Monday morning came as mornings do come, bringing to the overworked body and mind a certain languor difficult to shake off. As I walked down the dirty little street, with its rows of old-clothes shops, saloons, and second-hand-furniture stores, I called several of my laggards, and gave them a friendly warning. “Quarter of nine, Mrs. Finnigan!” “Bless me soul, darlin’! Well, I will hurry up my childern, that I will; but the baby was that bad with whoopin’-cough last night that I never got three winks meself, darlin’!”

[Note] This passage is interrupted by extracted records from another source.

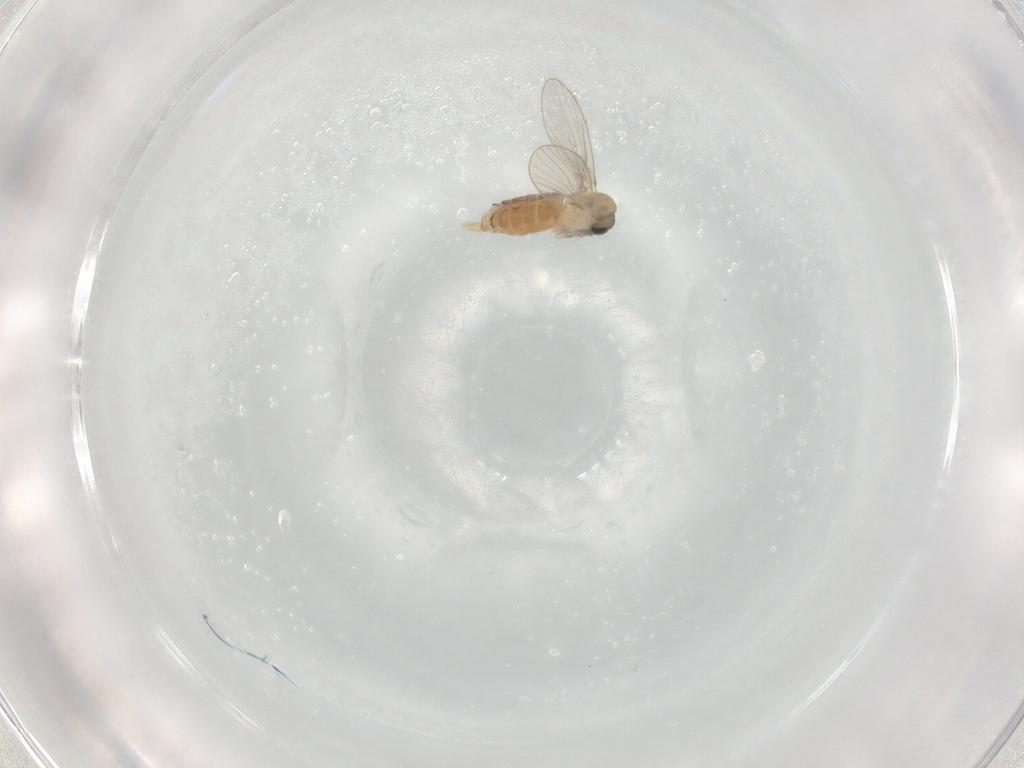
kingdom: Animalia
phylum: Arthropoda
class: Insecta
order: Diptera
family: Psychodidae
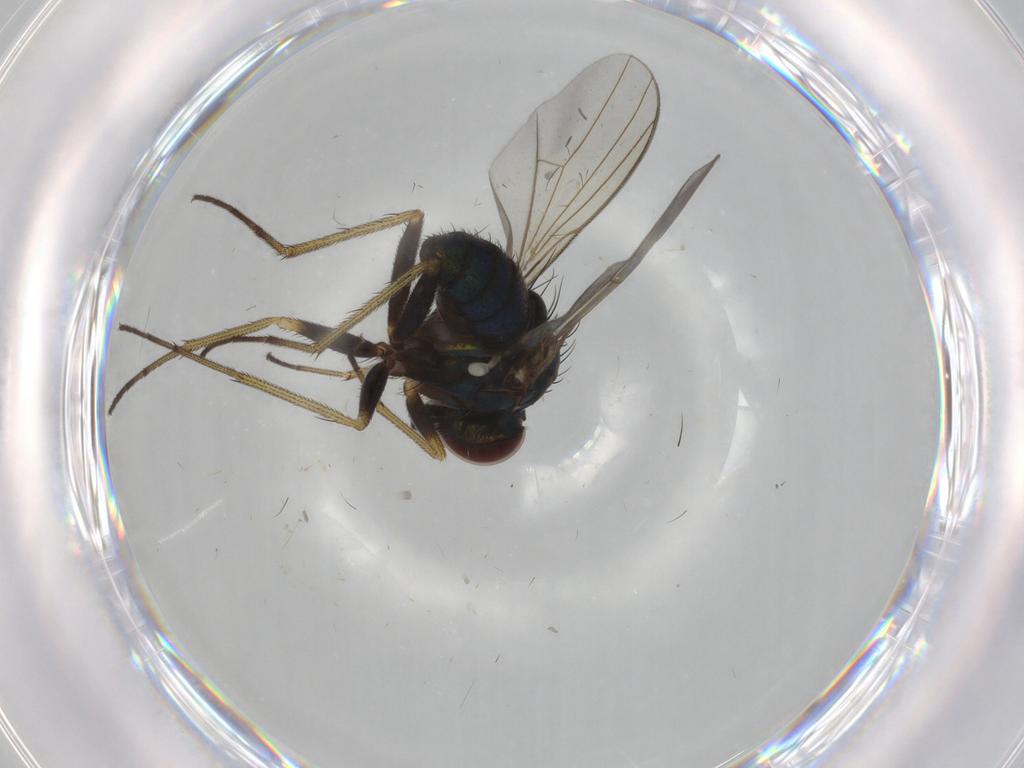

“All right; never mind the apron; let Jimmy walk on with me, and I will give him one at school.” Jimmy trots proudly at my side, munching a bit of baker’s pie and carrying my basket. I drop into Mrs. Powers’ suite of apartments in Rosalie Alley, and find Lafayette Powers still in bed. His twelve-year-old sister and guardian, Hildegarde, has over-slept, as usual, and breakfast is not in sight. Mrs. Powers goes to a dingy office up town at eight o’clock, her present mission in life being the healing of the nations by means of mental science. It is her fourth vocation in two years, the previous ones being tissue-paper flowers, lustre painting, and the agency for a high-class stocking supporter. I scold Hildegarde roundly, and she scrambles sleepily about the room to find a note that Mrs. Powers has left for me. I rejoin my court in the street, and open the letter with anticipation.